WATKINS GLEN, N.Y. — It’s easy to identify all the winners and losers from Sunday’s Finger Lakes 355 at Watkins Glen International — or is it?
Here’s my take on a wild race at the Glen:
Winner — Marcos Ambrose, of course. Not that Ambrose needed to remind anyone of his road course credentials, but Ambrose is all but unbeatable at the Glen, having won there three times in the NASCAR Nationwide Series and twice straight in Sprint Cup. The victory gives Ambrose a glimmer of hope where the Chase is concerned, if he can do something he’s never done before — win on an oval. Next on the schedule is Michigan, where Ambrose won the pole in June. “There’s no reason why we can’t go there and surprise them again,” Ambrose said.
Loser — Kyle Busch. A second victory would have made Busch’s path into the Chase for the Sprint Cup a lot less thorny, and Busch looked like a winner when he took the white flag with an eight car-length lead over Brad Keselowski. But Busch was derailed by oil in the racing groove in Turn 1 and lost the lead when Keselowski also slid in the oil and knocked him for a loop in Turn 2. Busch nevertheless finished seventh, but he still hasn’t found his second win.
Winner — Brad Keselowski. Losing the duel with Ambrose cost Kez what would have been a series-leading fourth victory, but the driver of the No. 2 Dodge nevertheless gained two spots to a solid fifth in the Cup standings. Keselowski, who also finished second in Saturday’s Nationwide race, also scored bonus points for his sportsmanship after both events. Not wanting to make enemies before the Chase, Keselowski says he’s banking “nice-guy points” for the final 10 races.

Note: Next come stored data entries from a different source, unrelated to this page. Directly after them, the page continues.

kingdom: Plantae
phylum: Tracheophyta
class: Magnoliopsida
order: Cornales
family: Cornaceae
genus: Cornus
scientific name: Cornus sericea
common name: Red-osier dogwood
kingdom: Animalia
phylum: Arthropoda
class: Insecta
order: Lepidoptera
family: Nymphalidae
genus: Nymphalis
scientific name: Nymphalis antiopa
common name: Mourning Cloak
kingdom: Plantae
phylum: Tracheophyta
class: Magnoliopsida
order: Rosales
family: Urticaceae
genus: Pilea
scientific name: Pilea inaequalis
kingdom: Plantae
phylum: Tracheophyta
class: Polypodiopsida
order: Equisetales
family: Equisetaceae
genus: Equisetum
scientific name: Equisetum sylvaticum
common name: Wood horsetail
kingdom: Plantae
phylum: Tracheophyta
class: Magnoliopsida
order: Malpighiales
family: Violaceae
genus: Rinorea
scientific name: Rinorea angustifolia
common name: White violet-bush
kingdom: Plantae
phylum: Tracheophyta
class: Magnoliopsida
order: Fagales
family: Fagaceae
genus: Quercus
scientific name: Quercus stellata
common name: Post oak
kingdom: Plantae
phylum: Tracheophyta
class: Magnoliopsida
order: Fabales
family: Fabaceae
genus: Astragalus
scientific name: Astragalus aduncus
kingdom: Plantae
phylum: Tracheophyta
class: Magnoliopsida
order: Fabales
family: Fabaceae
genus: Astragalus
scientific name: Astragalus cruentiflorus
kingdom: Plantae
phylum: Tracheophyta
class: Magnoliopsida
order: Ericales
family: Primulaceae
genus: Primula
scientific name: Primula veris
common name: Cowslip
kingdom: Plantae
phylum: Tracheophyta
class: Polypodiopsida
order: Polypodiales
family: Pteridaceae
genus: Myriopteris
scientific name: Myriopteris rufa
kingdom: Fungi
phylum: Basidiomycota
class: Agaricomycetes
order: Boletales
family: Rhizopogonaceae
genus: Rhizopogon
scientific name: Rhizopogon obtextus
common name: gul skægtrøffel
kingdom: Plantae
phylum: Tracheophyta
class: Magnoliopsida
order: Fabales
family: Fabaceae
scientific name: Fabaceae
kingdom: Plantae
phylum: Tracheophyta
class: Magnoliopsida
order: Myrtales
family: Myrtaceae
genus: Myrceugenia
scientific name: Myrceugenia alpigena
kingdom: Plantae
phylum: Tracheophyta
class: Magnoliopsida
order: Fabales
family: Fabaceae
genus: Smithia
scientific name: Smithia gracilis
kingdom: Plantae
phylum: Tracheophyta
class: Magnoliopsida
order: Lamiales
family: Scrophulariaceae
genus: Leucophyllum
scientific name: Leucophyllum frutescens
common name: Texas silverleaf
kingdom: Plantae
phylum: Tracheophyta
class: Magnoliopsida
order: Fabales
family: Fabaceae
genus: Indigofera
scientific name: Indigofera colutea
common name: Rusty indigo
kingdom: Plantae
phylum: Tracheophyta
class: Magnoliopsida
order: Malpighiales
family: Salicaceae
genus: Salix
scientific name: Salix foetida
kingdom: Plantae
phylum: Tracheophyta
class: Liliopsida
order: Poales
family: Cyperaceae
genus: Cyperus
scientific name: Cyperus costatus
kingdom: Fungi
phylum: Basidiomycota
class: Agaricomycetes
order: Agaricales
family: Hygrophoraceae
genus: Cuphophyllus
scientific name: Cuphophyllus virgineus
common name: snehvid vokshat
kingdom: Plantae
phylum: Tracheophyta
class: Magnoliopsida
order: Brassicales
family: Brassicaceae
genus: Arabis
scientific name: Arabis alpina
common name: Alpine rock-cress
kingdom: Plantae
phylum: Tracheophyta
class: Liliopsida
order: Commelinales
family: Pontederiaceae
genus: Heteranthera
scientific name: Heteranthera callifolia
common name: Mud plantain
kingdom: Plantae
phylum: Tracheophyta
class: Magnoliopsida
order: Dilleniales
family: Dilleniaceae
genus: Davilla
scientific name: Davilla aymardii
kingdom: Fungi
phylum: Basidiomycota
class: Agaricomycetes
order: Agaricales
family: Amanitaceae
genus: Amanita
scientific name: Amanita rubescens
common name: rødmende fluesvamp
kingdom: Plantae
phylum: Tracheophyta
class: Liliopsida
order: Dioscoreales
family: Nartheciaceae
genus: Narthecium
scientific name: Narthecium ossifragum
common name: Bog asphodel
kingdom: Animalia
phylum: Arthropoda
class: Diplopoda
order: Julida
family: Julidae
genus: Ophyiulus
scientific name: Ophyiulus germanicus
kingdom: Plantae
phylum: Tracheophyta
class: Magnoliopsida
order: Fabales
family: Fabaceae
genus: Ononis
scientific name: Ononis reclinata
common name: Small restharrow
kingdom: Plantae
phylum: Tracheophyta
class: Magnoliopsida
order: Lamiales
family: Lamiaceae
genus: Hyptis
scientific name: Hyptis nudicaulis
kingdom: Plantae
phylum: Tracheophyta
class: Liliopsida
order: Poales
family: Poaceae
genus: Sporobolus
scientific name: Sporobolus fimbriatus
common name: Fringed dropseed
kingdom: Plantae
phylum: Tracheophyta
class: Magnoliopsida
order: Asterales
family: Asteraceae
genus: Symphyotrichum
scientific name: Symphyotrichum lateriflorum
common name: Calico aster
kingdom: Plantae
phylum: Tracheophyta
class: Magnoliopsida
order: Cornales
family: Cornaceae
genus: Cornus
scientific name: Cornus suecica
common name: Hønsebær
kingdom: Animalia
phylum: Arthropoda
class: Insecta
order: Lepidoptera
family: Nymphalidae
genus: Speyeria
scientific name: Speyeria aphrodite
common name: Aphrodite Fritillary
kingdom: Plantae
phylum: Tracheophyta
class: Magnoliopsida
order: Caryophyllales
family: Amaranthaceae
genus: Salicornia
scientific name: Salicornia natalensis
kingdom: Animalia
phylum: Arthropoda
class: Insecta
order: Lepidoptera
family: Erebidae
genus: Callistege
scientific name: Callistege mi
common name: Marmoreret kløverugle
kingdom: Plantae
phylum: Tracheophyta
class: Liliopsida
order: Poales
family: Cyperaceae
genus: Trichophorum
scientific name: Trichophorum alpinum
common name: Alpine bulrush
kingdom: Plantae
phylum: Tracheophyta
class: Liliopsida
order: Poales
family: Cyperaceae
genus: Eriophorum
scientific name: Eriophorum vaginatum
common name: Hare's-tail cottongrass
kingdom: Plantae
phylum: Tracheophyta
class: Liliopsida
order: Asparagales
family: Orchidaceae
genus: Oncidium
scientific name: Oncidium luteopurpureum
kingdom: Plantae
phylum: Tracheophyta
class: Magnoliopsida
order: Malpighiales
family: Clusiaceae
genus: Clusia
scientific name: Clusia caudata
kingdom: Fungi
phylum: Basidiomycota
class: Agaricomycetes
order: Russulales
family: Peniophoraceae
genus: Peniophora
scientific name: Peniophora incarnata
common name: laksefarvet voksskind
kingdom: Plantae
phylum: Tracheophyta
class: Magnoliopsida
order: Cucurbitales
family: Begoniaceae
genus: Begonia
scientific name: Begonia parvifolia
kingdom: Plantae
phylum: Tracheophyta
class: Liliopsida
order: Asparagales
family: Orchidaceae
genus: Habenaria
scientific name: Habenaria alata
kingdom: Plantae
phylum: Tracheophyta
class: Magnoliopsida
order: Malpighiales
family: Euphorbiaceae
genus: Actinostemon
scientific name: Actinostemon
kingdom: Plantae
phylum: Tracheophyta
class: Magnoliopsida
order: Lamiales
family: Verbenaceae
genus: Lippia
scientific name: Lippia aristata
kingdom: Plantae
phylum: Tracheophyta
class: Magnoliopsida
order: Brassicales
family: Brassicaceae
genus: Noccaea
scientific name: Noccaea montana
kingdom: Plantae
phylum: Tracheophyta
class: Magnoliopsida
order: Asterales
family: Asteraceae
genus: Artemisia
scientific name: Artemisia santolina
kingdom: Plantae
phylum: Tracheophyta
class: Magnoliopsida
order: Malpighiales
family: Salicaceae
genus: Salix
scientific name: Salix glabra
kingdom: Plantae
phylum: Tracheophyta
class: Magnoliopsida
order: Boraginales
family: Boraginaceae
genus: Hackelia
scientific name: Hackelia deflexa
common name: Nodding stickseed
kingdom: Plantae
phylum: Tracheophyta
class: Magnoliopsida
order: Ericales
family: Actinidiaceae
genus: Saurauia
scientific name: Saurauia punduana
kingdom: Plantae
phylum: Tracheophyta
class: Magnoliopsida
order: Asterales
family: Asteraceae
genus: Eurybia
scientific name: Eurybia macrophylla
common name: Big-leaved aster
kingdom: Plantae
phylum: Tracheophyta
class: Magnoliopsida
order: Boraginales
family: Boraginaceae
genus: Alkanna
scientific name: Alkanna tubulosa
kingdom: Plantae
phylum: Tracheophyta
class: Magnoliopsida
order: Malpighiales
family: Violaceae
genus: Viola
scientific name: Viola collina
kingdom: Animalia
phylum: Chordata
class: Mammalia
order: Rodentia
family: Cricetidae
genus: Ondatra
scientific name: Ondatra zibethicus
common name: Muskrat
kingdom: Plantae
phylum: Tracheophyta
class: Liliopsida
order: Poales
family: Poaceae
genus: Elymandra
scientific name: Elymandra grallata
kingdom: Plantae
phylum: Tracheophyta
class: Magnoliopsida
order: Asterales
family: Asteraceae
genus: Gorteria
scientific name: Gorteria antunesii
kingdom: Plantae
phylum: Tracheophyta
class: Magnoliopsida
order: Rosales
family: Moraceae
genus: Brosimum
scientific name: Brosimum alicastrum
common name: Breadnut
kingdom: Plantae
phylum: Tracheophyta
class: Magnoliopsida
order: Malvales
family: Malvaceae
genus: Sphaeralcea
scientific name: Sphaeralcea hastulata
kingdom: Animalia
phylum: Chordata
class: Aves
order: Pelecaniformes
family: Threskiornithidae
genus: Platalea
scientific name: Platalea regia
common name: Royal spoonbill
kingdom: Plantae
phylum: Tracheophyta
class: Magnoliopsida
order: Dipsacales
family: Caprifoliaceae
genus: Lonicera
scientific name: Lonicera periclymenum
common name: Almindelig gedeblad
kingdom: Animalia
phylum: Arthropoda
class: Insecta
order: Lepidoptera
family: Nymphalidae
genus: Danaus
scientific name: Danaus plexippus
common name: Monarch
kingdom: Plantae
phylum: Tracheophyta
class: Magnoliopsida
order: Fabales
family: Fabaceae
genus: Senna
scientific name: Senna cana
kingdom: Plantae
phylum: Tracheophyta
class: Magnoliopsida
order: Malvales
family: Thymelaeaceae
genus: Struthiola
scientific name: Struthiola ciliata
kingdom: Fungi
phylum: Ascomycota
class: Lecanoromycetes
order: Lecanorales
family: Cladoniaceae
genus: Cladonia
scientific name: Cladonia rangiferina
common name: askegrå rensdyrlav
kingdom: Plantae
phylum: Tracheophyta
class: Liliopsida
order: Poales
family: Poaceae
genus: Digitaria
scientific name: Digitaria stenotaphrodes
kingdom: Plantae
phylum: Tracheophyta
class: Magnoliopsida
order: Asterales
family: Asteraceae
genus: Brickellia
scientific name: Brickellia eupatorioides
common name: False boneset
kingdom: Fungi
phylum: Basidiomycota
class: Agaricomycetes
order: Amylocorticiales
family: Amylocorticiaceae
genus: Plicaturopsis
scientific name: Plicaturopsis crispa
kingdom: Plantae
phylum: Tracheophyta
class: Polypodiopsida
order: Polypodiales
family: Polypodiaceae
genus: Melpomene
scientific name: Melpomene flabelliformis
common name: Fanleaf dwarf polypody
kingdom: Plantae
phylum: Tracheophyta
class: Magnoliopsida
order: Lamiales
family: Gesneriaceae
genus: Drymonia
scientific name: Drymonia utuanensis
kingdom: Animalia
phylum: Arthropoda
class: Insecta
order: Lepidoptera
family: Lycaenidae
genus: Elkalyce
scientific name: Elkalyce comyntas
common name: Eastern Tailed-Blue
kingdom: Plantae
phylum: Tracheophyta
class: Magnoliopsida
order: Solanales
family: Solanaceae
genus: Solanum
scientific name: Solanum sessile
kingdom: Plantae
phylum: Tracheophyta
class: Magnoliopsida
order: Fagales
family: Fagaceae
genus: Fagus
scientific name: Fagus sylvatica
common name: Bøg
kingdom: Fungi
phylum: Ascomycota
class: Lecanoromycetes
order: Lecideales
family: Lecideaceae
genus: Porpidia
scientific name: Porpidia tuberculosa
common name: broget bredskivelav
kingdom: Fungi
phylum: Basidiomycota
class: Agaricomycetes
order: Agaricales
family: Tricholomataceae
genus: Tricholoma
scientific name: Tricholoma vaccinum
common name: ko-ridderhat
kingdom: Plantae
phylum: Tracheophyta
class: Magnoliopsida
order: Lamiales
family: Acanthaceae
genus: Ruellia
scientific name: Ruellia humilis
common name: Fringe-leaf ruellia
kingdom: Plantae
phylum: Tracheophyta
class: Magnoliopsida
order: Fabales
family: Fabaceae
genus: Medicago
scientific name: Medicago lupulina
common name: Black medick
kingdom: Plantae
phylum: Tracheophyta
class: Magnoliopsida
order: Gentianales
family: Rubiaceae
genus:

Loser — Denny Hamlin. Feeling the heat from flames through the firewall after his engine exploded on Sunday, Hamlin also is feeling the heat of the Chase bubble, where he landed after his 34th-place finish. True, Hamlin has an insurance policy with his two victories earlier this season, but he’s now in a vulnerable position. Now 10th in points and just 40 points ahead of Kasey Kahne, Hamlin could lose six bonus points to start the Chase (three for each win) if he has more bad luck and falls out of the top 10.
Winner — Jeff Gordon. Winner? Yes, though Gordon spun on oil in the final corner, finished 21st and lost control of the provisional Chase wild card spot he occupied after winning at Pocono, he dodged a bullet on Sunday. A Kyle Busch victory would have forced Gordon to win one of the next four races to secure a spot in the Chase. As it stands now, Gordon can reclaim a provisional wild-card spot by winning a race or by outscoring Ryan Newman by 11 points and Busch by five over the next four races, providing neither of those drivers (or Ambrose, Carl Edwards or Joey Logano) posts a win.
Loser — Dale Earnhardt Jr. Poised for a top-10 finish, Earnhardt overdrove the inner loop and spun at the entrance to Turn 5 with six laps left. In his own words Earnhardt “drove like a dummy” and cost himself the series lead, dropping from first to fourth in the standings. But Earnhardt Nation can take heart. The damage is merely cosmetic. When the Chase field is re-racked after Richmond four races from now, the number of victories is paramount, and who’s in first today matters not at all.
Winner — The large, enthusiastic crowd at Watkins Glen, which saw one of the most exciting finishes of the season. Collectively, Sprint Cup drivers have become much more proficient at road courses over the past decade. “Brad Keselowski and Kyle Busch are two of the best road racers I’ve ever been around,” said Ambrose, who is without peer. The quality of competition at road courses, which was lacking in the 1990s but is in full flower now, would argue for the inclusion of another road course on the Cup schedule, ideally in the Chase. Sonoma is lovely in September. So is Montreal, which doesn’t have to compete against the NFL. NASCAR chairman and CEO said in July that a road course in the Chase wasn’t a priority. In light of Sunday’s action, it’s time to re-evaluate that position.